DATASET RECORDS section start

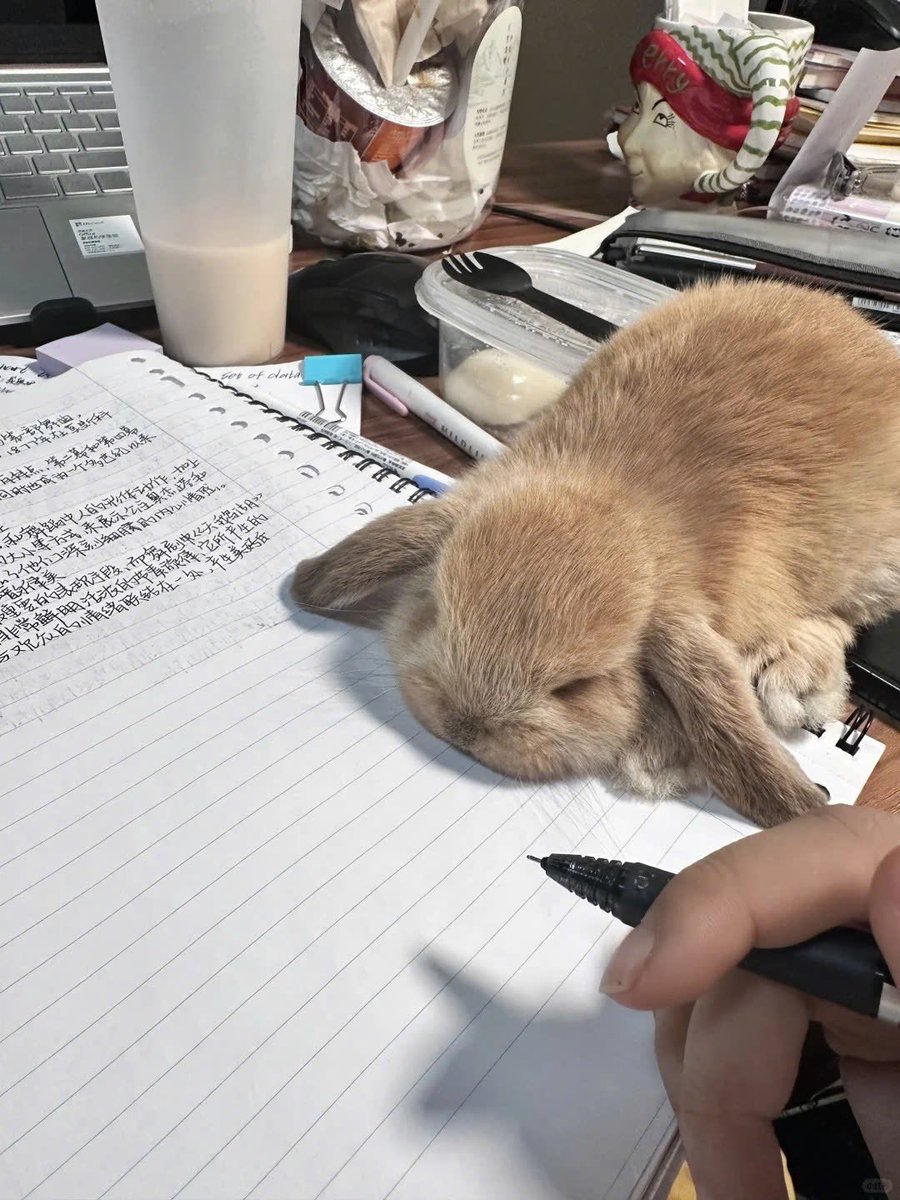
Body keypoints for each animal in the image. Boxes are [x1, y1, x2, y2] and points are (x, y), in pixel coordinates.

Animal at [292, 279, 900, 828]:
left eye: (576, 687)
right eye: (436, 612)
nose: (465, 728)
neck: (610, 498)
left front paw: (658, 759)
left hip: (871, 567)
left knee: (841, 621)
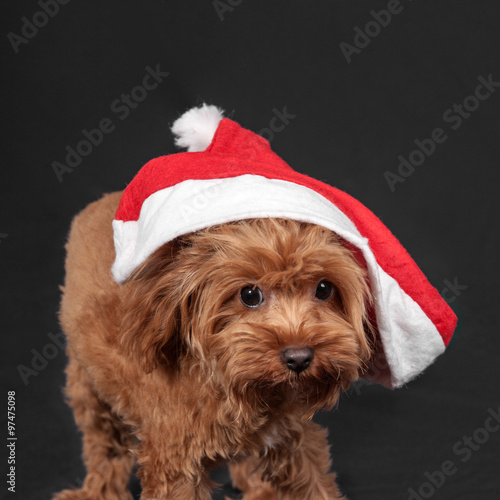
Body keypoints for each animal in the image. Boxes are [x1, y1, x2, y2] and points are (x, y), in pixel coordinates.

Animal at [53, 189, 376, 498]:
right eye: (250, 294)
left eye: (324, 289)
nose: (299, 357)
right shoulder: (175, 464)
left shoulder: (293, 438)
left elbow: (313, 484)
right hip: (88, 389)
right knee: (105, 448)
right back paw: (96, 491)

DATASET RECORDS section end

TASK DESCRIPTION →
Reproduce word for word the lines from the line with "left front paw: (658, 759)" to the end of the entries above, both included, but leave the pictures out.

COMPLETED EXERCISE →
left front paw: (658, 759)
left hip: (871, 567)
left knee: (841, 621)
Body keypoints for each animal in the image. Boxes are [x1, y1, x2, y2] and points are (x, y), in pixel coordinates.

Animal at [53, 189, 376, 498]:
right eye: (250, 294)
left eye: (324, 289)
nose: (299, 357)
right shoulder: (175, 464)
left shoulder: (293, 438)
left elbow: (313, 484)
right hip: (88, 389)
right knee: (105, 448)
right back paw: (96, 491)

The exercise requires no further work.